((
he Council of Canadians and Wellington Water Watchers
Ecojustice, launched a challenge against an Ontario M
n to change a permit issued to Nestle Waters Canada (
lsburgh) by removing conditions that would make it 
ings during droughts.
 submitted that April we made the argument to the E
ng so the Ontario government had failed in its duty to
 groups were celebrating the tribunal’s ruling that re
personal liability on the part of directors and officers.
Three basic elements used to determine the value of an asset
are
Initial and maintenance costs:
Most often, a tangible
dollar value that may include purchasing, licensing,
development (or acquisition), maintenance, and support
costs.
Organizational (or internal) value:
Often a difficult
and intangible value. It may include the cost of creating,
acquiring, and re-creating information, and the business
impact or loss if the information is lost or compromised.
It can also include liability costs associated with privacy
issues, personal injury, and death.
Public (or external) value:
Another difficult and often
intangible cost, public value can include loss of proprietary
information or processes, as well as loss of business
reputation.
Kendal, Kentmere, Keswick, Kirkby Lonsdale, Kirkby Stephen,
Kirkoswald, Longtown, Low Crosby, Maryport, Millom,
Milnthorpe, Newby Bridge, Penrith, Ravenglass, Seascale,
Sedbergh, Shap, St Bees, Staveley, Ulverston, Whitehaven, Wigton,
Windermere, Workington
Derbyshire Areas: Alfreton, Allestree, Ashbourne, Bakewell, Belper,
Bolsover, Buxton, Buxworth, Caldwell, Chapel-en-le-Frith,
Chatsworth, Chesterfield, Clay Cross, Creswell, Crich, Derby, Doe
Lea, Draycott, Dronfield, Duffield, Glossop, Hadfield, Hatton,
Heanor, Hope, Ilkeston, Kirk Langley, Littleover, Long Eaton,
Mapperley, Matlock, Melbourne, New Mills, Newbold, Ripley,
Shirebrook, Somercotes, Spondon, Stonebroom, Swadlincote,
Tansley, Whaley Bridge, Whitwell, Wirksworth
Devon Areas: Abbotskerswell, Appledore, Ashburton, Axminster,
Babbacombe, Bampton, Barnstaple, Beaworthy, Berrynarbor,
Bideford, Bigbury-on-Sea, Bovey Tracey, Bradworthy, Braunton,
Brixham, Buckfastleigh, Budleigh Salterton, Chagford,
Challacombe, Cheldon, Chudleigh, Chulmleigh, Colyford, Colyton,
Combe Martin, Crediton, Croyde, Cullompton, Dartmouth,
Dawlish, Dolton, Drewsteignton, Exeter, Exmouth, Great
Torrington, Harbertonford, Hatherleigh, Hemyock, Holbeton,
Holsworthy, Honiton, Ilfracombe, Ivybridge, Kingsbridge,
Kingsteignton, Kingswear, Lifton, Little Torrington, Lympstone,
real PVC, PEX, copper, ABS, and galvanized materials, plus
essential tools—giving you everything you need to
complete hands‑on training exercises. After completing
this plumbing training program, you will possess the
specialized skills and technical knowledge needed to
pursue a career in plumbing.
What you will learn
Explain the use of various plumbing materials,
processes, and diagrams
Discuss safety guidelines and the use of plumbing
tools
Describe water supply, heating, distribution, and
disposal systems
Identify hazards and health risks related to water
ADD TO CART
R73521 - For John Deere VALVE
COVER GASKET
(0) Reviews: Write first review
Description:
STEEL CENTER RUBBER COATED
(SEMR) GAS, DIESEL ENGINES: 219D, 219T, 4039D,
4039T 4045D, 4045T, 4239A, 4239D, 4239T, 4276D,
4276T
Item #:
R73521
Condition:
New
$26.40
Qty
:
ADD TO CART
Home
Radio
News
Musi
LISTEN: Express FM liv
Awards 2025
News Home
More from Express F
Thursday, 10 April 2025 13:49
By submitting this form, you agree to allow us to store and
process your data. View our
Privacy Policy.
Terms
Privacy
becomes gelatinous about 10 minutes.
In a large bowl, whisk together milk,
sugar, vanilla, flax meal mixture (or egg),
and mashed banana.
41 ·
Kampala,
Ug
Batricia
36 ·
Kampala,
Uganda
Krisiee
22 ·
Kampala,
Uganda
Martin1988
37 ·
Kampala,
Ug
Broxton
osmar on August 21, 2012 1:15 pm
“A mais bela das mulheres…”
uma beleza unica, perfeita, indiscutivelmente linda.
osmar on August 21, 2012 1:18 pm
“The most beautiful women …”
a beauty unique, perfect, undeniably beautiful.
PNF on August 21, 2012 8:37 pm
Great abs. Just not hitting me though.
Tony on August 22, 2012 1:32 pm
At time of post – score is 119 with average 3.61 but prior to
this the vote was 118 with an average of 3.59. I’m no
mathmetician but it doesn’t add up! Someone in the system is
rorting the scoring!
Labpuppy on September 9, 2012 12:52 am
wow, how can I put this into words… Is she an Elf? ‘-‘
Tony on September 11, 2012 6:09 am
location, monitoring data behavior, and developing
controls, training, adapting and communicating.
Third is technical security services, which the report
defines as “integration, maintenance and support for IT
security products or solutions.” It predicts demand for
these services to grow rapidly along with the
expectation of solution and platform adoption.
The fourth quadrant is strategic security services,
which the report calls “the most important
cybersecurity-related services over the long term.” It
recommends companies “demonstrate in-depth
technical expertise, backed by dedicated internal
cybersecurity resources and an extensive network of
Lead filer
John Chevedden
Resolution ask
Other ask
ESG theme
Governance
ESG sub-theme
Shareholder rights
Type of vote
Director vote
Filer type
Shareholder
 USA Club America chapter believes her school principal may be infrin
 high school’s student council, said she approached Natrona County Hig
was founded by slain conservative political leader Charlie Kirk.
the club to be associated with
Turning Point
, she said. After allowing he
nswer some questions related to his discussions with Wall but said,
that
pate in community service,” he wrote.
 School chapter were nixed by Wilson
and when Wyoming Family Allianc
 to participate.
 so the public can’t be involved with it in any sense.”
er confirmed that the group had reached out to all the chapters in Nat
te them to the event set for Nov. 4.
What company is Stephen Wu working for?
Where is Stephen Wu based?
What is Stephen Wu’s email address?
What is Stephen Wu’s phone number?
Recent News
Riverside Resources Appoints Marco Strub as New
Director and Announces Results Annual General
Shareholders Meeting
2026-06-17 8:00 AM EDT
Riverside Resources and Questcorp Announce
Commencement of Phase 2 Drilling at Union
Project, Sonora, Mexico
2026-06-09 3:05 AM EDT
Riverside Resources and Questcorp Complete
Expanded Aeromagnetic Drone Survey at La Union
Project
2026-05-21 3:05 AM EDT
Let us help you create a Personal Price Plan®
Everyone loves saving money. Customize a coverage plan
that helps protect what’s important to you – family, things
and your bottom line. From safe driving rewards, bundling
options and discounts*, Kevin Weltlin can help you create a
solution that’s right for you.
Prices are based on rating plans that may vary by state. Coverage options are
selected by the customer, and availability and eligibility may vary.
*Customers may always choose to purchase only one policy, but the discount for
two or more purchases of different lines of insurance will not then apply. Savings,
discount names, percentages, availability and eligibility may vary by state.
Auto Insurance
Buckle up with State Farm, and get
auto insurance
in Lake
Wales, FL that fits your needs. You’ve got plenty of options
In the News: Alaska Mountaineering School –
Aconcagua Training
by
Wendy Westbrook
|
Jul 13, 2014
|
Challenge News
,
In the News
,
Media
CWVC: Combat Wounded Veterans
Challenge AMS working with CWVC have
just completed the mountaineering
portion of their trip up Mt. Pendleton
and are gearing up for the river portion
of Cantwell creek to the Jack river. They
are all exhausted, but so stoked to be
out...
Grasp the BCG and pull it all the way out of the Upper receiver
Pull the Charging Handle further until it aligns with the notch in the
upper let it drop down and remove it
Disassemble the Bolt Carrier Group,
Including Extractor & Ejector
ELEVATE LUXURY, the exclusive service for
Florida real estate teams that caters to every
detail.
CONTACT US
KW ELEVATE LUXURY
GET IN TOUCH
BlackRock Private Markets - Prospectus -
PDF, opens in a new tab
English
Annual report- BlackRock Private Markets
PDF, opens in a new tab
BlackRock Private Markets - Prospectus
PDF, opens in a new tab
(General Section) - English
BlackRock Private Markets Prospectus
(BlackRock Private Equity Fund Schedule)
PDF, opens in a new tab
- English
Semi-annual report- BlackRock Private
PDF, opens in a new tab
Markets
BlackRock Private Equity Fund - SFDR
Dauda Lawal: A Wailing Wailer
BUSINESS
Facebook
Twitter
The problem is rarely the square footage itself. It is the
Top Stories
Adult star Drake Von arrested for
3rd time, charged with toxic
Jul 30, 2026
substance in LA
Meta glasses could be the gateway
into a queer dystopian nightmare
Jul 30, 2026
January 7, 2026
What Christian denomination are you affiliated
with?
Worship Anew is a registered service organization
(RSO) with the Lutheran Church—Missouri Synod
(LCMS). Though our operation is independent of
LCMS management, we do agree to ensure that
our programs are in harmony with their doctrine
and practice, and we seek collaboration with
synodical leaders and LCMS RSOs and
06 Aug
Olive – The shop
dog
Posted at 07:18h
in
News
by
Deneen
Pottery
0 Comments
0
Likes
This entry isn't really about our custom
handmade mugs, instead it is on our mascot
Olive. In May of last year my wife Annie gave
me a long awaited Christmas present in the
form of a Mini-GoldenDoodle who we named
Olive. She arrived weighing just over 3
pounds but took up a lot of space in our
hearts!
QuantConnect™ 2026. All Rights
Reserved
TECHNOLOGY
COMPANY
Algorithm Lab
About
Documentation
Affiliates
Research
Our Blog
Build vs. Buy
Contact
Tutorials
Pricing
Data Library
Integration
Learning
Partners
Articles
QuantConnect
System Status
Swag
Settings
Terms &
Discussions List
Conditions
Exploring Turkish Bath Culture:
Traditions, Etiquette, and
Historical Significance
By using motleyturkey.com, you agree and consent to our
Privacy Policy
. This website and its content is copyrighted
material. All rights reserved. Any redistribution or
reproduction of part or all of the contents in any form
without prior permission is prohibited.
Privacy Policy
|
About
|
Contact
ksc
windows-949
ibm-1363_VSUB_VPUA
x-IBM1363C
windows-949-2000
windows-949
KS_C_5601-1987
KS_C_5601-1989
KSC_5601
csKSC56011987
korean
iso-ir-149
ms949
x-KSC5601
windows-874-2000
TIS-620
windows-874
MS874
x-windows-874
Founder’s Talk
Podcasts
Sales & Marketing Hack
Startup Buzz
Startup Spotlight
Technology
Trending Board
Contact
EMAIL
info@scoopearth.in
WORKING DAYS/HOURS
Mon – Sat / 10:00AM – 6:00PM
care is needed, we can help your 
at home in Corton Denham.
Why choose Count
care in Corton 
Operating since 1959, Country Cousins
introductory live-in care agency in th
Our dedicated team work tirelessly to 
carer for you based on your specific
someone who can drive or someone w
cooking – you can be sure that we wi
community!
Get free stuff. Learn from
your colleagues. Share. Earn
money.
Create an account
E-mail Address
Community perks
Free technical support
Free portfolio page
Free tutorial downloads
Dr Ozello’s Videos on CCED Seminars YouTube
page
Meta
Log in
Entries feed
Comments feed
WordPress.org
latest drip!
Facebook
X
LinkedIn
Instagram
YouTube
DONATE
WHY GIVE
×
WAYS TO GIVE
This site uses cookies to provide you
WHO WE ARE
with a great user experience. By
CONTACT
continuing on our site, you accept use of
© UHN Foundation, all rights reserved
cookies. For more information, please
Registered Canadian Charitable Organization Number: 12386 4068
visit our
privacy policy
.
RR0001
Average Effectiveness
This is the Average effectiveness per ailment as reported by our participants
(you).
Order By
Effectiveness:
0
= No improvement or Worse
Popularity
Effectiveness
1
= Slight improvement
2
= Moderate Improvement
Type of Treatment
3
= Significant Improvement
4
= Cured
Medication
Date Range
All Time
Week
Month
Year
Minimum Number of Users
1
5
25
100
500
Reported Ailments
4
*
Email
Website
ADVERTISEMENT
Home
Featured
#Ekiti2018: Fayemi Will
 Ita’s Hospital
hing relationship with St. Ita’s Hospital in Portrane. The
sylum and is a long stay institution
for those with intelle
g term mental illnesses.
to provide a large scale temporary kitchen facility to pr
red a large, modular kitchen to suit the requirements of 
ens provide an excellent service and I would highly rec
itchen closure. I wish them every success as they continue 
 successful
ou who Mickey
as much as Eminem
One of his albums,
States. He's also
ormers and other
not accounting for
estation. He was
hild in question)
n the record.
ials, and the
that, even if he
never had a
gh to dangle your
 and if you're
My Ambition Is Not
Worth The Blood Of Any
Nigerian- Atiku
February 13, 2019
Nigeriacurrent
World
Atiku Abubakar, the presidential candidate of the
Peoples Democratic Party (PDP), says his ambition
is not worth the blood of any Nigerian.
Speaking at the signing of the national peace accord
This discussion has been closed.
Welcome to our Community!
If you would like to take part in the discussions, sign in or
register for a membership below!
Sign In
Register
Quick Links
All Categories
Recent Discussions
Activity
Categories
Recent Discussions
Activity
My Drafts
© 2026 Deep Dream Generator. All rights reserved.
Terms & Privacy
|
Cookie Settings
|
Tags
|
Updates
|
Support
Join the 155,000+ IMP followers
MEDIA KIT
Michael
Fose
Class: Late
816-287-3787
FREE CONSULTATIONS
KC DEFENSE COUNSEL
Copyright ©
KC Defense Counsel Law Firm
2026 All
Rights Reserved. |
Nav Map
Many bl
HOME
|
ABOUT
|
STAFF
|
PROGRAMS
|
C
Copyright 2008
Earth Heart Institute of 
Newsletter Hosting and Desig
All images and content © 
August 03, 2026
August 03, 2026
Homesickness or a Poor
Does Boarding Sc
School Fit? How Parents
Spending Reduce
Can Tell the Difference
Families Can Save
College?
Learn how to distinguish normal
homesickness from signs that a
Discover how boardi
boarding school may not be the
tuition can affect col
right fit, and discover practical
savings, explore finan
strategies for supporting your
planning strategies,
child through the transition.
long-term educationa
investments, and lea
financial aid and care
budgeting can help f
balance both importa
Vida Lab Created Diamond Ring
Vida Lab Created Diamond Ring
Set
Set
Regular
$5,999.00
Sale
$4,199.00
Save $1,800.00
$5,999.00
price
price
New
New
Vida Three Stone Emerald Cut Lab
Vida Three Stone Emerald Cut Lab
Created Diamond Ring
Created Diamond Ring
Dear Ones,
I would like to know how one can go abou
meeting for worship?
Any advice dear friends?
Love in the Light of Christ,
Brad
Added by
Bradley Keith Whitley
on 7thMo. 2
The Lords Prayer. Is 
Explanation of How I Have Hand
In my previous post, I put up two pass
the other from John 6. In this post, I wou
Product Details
))
§ **AIM OF THE EXERCISE**:
Restate verbatim all lines from the start of the data through the line containing "Often a difficult", with both ends kept.

§ **WRITTEN RESPONSE**:
he Council of Canadians and Wellington Water Watchers
Ecojustice, launched a challenge against an Ontario M
n to change a permit issued to Nestle Waters Canada (
lsburgh) by removing conditions that would make it 
ings during droughts.
 submitted that April we made the argument to the E
ng so the Ontario government had failed in its duty to
 groups were celebrating the tribunal’s ruling that re
personal liability on the part of directors and officers.
Three basic elements used to determine the value of an asset
are
Initial and maintenance costs:
Most often, a tangible
dollar value that may include purchasing, licensing,
development (or acquisition), maintenance, and support
costs.
Organizational (or internal) value:
Often a difficult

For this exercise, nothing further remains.